Aim of the exercise -
Gather each line of the listing below that contains the string "rangeland" and copy those lines in full.

Mask labeling examples -
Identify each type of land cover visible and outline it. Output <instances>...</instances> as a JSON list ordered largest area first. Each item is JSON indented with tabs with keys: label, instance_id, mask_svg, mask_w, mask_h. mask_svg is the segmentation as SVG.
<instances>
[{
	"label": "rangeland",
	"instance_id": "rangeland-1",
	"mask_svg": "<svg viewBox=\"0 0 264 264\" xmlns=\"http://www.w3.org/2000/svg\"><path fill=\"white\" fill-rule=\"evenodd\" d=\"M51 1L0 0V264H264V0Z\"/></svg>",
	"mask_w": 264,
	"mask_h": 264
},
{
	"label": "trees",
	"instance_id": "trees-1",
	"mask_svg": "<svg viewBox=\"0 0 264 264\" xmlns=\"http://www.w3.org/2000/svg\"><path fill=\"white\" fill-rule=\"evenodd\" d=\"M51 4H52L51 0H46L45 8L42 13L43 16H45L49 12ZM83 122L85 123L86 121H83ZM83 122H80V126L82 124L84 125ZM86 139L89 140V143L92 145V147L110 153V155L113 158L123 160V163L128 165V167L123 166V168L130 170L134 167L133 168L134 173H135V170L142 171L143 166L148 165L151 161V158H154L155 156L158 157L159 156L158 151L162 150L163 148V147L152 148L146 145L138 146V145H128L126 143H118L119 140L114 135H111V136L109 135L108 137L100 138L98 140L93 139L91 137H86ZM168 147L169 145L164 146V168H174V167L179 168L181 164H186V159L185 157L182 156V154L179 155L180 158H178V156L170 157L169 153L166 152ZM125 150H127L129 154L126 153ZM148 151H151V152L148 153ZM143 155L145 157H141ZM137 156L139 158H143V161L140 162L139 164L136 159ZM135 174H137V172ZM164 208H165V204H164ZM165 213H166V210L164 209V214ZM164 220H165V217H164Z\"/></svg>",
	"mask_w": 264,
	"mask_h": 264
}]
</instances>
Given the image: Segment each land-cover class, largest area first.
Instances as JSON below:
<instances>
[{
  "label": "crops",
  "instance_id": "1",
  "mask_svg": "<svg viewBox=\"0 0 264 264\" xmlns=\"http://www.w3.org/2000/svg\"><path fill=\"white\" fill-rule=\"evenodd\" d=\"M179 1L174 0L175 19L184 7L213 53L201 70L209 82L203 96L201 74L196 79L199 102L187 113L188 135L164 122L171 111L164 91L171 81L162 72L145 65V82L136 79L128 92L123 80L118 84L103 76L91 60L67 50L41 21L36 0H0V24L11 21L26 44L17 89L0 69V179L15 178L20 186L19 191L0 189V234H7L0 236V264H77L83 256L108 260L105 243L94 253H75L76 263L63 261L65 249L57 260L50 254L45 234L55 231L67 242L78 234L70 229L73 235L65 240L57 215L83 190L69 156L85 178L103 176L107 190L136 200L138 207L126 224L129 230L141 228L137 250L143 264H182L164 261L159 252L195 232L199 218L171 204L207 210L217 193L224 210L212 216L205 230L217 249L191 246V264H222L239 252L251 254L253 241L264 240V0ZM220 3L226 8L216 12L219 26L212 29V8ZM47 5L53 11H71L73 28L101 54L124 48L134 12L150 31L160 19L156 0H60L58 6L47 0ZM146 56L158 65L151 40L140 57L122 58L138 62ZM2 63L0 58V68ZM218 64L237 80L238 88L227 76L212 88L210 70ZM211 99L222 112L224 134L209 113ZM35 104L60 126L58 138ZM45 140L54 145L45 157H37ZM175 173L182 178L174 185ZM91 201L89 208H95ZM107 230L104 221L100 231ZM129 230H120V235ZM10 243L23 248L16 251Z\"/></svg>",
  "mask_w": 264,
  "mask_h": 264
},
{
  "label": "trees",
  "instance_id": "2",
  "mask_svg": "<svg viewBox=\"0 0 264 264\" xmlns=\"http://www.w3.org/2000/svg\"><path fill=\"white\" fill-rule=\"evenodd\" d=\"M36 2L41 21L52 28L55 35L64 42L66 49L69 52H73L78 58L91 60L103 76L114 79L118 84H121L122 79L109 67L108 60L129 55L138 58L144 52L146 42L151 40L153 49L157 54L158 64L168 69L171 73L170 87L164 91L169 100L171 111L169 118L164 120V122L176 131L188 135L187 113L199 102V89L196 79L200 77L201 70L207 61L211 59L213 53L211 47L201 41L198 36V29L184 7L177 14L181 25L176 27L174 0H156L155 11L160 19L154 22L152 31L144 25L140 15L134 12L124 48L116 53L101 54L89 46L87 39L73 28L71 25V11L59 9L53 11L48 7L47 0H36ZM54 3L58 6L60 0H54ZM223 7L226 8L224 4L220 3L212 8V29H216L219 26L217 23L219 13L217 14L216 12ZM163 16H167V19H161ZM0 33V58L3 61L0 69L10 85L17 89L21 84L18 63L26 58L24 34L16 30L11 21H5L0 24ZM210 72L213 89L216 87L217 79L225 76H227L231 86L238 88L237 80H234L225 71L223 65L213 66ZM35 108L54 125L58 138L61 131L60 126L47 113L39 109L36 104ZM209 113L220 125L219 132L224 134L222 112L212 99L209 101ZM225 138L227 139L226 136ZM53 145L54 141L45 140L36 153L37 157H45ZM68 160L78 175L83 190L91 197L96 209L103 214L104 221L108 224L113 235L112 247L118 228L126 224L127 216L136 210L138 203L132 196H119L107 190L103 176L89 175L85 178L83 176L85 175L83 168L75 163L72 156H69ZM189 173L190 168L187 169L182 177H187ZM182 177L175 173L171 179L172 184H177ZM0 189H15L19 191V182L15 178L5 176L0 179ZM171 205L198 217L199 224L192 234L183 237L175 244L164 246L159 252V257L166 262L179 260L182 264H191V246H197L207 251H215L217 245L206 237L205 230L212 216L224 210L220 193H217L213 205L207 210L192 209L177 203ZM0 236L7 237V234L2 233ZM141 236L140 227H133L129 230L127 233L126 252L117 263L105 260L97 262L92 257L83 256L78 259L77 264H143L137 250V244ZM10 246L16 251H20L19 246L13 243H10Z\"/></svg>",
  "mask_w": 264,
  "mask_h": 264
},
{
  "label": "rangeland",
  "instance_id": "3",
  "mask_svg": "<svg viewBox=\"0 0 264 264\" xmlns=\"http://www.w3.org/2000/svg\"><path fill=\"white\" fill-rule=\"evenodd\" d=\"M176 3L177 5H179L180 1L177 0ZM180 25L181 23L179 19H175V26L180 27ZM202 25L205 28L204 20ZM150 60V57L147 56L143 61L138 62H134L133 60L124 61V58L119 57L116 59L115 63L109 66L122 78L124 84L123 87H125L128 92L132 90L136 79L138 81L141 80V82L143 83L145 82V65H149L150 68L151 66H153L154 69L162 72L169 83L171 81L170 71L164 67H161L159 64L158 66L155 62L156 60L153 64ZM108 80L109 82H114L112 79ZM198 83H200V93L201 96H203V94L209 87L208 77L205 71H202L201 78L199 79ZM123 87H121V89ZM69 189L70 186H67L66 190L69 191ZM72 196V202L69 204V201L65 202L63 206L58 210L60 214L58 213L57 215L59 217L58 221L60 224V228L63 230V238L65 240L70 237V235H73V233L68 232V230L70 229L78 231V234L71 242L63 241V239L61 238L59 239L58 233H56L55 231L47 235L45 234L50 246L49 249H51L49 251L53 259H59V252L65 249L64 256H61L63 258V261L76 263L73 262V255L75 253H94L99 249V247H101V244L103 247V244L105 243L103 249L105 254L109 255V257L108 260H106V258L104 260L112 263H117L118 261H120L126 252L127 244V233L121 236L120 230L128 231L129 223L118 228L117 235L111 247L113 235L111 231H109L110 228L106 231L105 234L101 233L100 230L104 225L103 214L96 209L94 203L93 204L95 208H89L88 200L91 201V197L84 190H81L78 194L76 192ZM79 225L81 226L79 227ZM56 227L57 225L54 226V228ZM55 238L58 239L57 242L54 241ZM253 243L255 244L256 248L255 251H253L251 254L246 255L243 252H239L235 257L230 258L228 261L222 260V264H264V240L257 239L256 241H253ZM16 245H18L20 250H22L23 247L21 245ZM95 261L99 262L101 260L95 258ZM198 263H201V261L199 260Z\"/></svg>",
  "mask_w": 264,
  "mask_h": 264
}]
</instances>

Written solution -
	"label": "rangeland",
	"instance_id": "rangeland-1",
  "label": "rangeland",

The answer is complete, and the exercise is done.